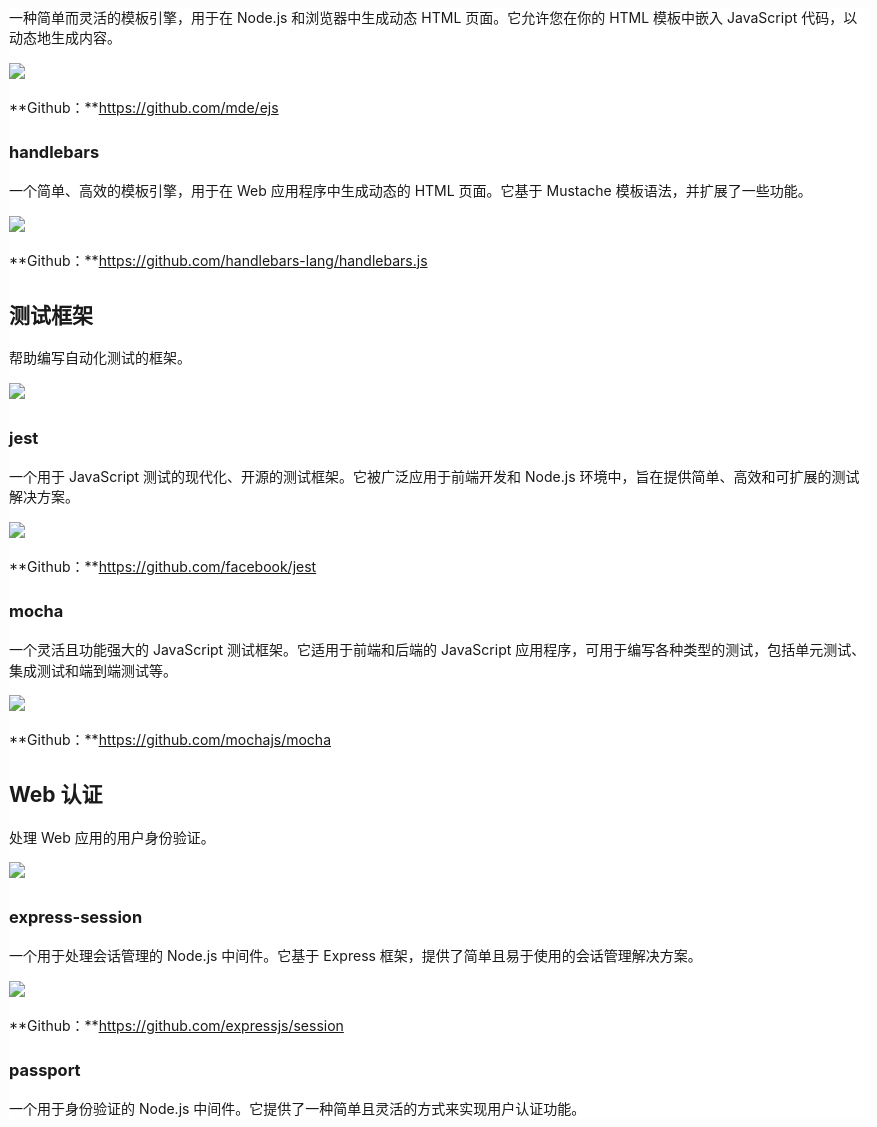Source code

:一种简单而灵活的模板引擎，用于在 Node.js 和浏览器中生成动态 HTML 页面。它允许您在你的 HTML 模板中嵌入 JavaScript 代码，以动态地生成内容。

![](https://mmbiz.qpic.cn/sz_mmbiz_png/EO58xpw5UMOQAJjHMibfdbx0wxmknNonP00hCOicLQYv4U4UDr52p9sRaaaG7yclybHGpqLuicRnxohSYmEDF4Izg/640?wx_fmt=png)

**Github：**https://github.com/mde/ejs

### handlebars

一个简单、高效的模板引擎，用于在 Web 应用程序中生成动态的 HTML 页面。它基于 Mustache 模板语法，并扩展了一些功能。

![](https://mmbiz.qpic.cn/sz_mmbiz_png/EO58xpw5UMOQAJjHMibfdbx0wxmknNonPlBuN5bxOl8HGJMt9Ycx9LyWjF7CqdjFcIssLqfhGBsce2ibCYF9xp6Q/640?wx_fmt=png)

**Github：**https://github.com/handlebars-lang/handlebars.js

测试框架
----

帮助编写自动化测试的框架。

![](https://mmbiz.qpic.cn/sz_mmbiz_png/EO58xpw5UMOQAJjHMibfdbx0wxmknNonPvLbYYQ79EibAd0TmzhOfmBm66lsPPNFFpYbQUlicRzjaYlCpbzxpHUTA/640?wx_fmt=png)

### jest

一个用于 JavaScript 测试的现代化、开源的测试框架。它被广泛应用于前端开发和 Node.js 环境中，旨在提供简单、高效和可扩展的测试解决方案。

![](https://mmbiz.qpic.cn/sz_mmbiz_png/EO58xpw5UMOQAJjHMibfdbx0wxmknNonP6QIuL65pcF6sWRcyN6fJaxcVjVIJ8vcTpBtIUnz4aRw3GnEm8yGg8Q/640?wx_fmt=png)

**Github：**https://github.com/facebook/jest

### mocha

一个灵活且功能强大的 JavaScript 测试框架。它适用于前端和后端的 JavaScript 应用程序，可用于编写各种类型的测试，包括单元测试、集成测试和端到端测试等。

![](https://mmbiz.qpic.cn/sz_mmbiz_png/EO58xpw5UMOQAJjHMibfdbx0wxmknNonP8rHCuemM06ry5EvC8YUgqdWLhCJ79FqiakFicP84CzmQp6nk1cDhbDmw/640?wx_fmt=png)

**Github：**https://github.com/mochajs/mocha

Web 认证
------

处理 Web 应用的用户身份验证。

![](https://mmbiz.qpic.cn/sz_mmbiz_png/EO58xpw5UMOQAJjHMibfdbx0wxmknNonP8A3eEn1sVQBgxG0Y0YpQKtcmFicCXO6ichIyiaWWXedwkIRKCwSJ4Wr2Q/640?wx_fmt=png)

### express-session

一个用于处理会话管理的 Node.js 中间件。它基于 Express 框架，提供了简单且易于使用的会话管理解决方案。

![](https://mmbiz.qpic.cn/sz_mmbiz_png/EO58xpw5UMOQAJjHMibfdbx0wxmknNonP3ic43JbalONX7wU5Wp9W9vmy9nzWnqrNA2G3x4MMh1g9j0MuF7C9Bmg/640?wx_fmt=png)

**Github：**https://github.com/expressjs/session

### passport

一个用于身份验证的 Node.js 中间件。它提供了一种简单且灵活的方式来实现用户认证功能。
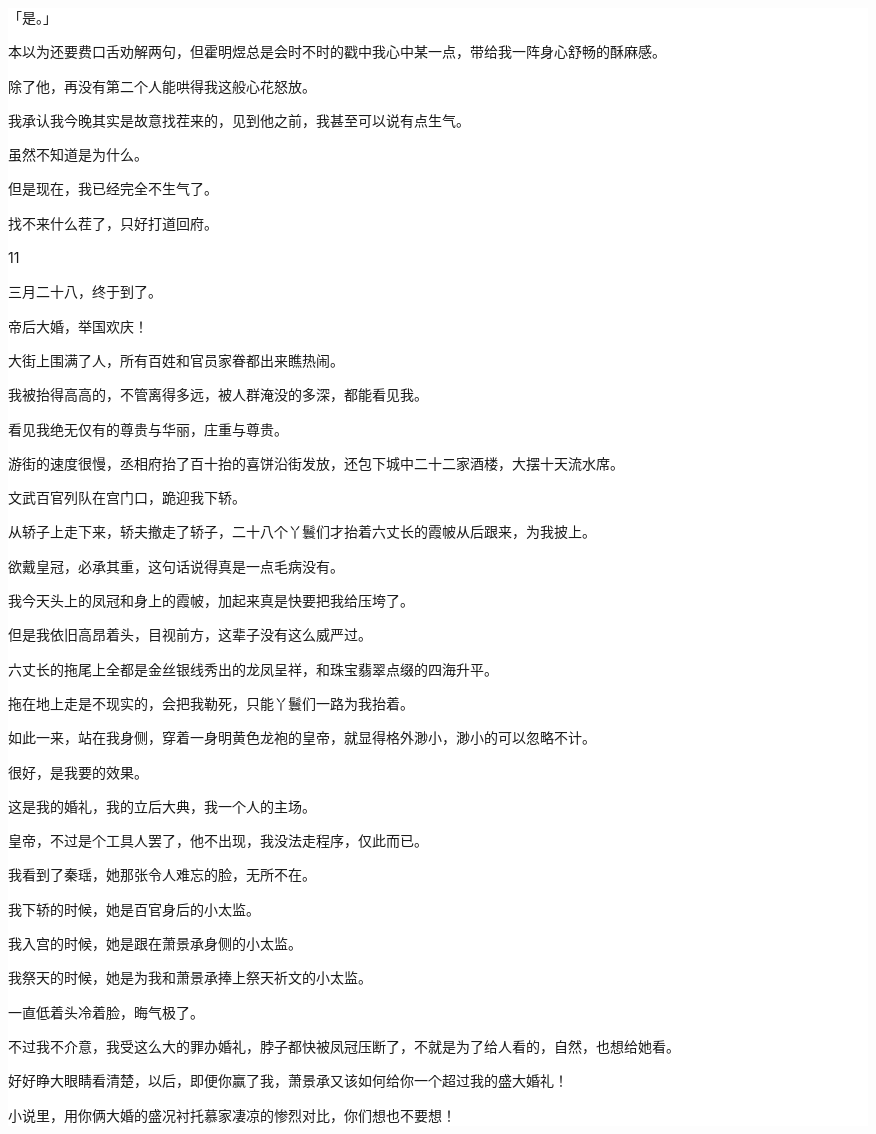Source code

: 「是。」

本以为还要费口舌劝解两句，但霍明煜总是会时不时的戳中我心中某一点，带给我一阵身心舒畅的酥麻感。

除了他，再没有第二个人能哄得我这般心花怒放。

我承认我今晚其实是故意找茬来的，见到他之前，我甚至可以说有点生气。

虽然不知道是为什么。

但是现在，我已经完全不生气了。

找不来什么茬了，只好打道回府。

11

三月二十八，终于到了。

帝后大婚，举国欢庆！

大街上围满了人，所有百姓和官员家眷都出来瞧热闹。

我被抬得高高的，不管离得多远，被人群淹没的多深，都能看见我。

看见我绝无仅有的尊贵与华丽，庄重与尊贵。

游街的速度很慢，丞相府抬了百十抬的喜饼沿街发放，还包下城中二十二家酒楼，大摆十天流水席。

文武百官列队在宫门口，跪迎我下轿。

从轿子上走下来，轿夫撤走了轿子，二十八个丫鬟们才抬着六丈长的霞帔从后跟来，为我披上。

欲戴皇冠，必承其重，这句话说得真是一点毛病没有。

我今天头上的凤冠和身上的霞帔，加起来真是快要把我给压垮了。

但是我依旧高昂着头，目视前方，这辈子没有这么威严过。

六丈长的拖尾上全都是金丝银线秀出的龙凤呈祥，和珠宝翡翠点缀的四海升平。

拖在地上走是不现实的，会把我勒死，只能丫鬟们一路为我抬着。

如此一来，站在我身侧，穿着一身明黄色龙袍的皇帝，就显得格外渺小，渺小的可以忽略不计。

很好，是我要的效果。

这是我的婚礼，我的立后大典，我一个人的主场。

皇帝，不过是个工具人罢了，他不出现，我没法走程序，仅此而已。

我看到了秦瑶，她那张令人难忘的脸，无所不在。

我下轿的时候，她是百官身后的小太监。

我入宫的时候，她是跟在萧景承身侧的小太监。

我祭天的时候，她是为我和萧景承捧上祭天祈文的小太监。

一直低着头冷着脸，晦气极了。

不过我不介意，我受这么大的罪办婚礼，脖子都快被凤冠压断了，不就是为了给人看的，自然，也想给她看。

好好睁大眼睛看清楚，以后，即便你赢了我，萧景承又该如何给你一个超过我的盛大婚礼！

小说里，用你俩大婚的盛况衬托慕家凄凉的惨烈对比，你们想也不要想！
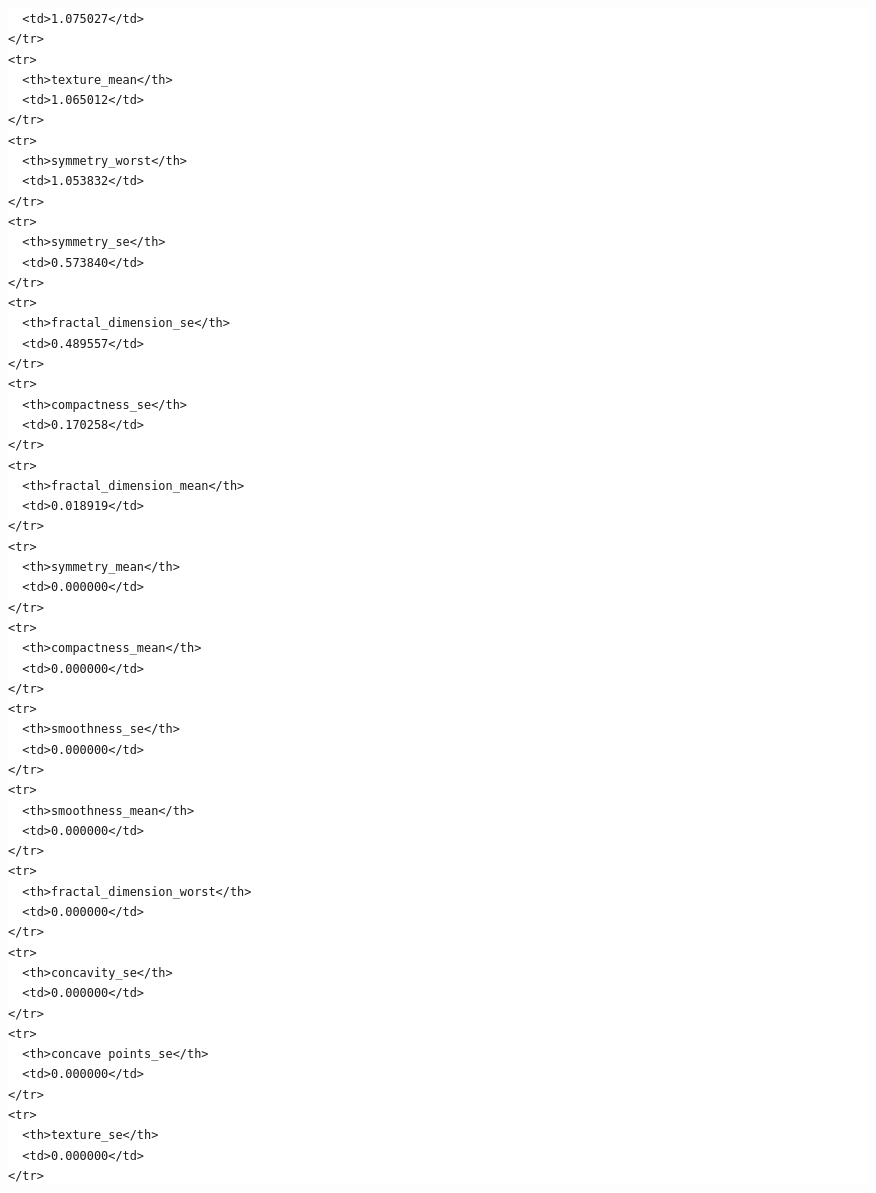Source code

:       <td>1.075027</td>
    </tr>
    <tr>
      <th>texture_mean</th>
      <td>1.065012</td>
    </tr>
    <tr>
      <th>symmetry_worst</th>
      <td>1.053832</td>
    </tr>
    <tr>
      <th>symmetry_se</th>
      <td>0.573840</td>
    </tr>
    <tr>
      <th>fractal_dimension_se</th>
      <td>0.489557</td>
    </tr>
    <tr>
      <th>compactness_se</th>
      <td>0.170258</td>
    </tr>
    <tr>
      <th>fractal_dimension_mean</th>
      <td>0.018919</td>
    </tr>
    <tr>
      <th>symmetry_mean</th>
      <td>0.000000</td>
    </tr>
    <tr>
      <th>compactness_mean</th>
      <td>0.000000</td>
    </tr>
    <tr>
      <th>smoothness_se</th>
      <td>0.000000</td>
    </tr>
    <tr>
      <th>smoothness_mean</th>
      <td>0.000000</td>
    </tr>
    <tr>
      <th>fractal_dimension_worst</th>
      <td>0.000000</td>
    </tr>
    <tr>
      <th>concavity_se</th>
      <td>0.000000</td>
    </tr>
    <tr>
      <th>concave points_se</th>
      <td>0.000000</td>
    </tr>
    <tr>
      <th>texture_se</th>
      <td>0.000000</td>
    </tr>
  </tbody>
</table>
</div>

### EXERCISE BRIEF:
In repeating the lines above, keep the wording exact and leave every picture out.

### SOLUTION FOR THIS TASK:
Source code

:一种简单而灵活的模板引擎，用于在 Node.js 和浏览器中生成动态 HTML 页面。它允许您在你的 HTML 模板中嵌入 JavaScript 代码，以动态地生成内容。

![](https://mmbiz.qpic.cn/sz_mmbiz_png/EO58xpw5UMOQAJjHMibfdbx0wxmknNonP00hCOicLQYv4U4UDr52p9sRaaaG7yclybHGpqLuicRnxohSYmEDF4Izg/640?wx_fmt=png)

**Github：**https://github.com/mde/ejs

### handlebars

一个简单、高效的模板引擎，用于在 Web 应用程序中生成动态的 HTML 页面。它基于 Mustache 模板语法，并扩展了一些功能。

![](https://mmbiz.qpic.cn/sz_mmbiz_png/EO58xpw5UMOQAJjHMibfdbx0wxmknNonPlBuN5bxOl8HGJMt9Ycx9LyWjF7CqdjFcIssLqfhGBsce2ibCYF9xp6Q/640?wx_fmt=png)

**Github：**https://github.com/handlebars-lang/handlebars.js

测试框架
----

帮助编写自动化测试的框架。

![](https://mmbiz.qpic.cn/sz_mmbiz_png/EO58xpw5UMOQAJjHMibfdbx0wxmknNonPvLbYYQ79EibAd0TmzhOfmBm66lsPPNFFpYbQUlicRzjaYlCpbzxpHUTA/640?wx_fmt=png)

### jest

一个用于 JavaScript 测试的现代化、开源的测试框架。它被广泛应用于前端开发和 Node.js 环境中，旨在提供简单、高效和可扩展的测试解决方案。

![](https://mmbiz.qpic.cn/sz_mmbiz_png/EO58xpw5UMOQAJjHMibfdbx0wxmknNonP6QIuL65pcF6sWRcyN6fJaxcVjVIJ8vcTpBtIUnz4aRw3GnEm8yGg8Q/640?wx_fmt=png)

**Github：**https://github.com/facebook/jest

### mocha

一个灵活且功能强大的 JavaScript 测试框架。它适用于前端和后端的 JavaScript 应用程序，可用于编写各种类型的测试，包括单元测试、集成测试和端到端测试等。

![](https://mmbiz.qpic.cn/sz_mmbiz_png/EO58xpw5UMOQAJjHMibfdbx0wxmknNonP8rHCuemM06ry5EvC8YUgqdWLhCJ79FqiakFicP84CzmQp6nk1cDhbDmw/640?wx_fmt=png)

**Github：**https://github.com/mochajs/mocha

Web 认证
------

处理 Web 应用的用户身份验证。

![](https://mmbiz.qpic.cn/sz_mmbiz_png/EO58xpw5UMOQAJjHMibfdbx0wxmknNonP8A3eEn1sVQBgxG0Y0YpQKtcmFicCXO6ichIyiaWWXedwkIRKCwSJ4Wr2Q/640?wx_fmt=png)

### express-session

一个用于处理会话管理的 Node.js 中间件。它基于 Express 框架，提供了简单且易于使用的会话管理解决方案。

![](https://mmbiz.qpic.cn/sz_mmbiz_png/EO58xpw5UMOQAJjHMibfdbx0wxmknNonP3ic43JbalONX7wU5Wp9W9vmy9nzWnqrNA2G3x4MMh1g9j0MuF7C9Bmg/640?wx_fmt=png)

**Github：**https://github.com/expressjs/session

### passport

一个用于身份验证的 Node.js 中间件。它提供了一种简单且灵活的方式来实现用户认证功能。
Source code

: 「是。」

本以为还要费口舌劝解两句，但霍明煜总是会时不时的戳中我心中某一点，带给我一阵身心舒畅的酥麻感。

除了他，再没有第二个人能哄得我这般心花怒放。

我承认我今晚其实是故意找茬来的，见到他之前，我甚至可以说有点生气。

虽然不知道是为什么。

但是现在，我已经完全不生气了。

找不来什么茬了，只好打道回府。

11

三月二十八，终于到了。

帝后大婚，举国欢庆！

大街上围满了人，所有百姓和官员家眷都出来瞧热闹。

我被抬得高高的，不管离得多远，被人群淹没的多深，都能看见我。

看见我绝无仅有的尊贵与华丽，庄重与尊贵。

游街的速度很慢，丞相府抬了百十抬的喜饼沿街发放，还包下城中二十二家酒楼，大摆十天流水席。

文武百官列队在宫门口，跪迎我下轿。

从轿子上走下来，轿夫撤走了轿子，二十八个丫鬟们才抬着六丈长的霞帔从后跟来，为我披上。

欲戴皇冠，必承其重，这句话说得真是一点毛病没有。

我今天头上的凤冠和身上的霞帔，加起来真是快要把我给压垮了。

但是我依旧高昂着头，目视前方，这辈子没有这么威严过。

六丈长的拖尾上全都是金丝银线秀出的龙凤呈祥，和珠宝翡翠点缀的四海升平。

拖在地上走是不现实的，会把我勒死，只能丫鬟们一路为我抬着。

如此一来，站在我身侧，穿着一身明黄色龙袍的皇帝，就显得格外渺小，渺小的可以忽略不计。

很好，是我要的效果。

这是我的婚礼，我的立后大典，我一个人的主场。

皇帝，不过是个工具人罢了，他不出现，我没法走程序，仅此而已。

我看到了秦瑶，她那张令人难忘的脸，无所不在。

我下轿的时候，她是百官身后的小太监。

我入宫的时候，她是跟在萧景承身侧的小太监。

我祭天的时候，她是为我和萧景承捧上祭天祈文的小太监。

一直低着头冷着脸，晦气极了。

不过我不介意，我受这么大的罪办婚礼，脖子都快被凤冠压断了，不就是为了给人看的，自然，也想给她看。

好好睁大眼睛看清楚，以后，即便你赢了我，萧景承又该如何给你一个超过我的盛大婚礼！

小说里，用你俩大婚的盛况衬托慕家凄凉的惨烈对比，你们想也不要想！
Source code

:       <td>1.075027</td>
    </tr>
    <tr>
      <th>texture_mean</th>
      <td>1.065012</td>
    </tr>
    <tr>
      <th>symmetry_worst</th>
      <td>1.053832</td>
    </tr>
    <tr>
      <th>symmetry_se</th>
      <td>0.573840</td>
    </tr>
    <tr>
      <th>fractal_dimension_se</th>
      <td>0.489557</td>
    </tr>
    <tr>
      <th>compactness_se</th>
      <td>0.170258</td>
    </tr>
    <tr>
      <th>fractal_dimension_mean</th>
      <td>0.018919</td>
    </tr>
    <tr>
      <th>symmetry_mean</th>
      <td>0.000000</td>
    </tr>
    <tr>
      <th>compactness_mean</th>
      <td>0.000000</td>
    </tr>
    <tr>
      <th>smoothness_se</th>
      <td>0.000000</td>
    </tr>
    <tr>
      <th>smoothness_mean</th>
      <td>0.000000</td>
    </tr>
    <tr>
      <th>fractal_dimension_worst</th>
      <td>0.000000</td>
    </tr>
    <tr>
      <th>concavity_se</th>
      <td>0.000000</td>
    </tr>
    <tr>
      <th>concave points_se</th>
      <td>0.000000</td>
    </tr>
    <tr>
      <th>texture_se</th>
      <td>0.000000</td>
    </tr>
  </tbody>
</table>
</div>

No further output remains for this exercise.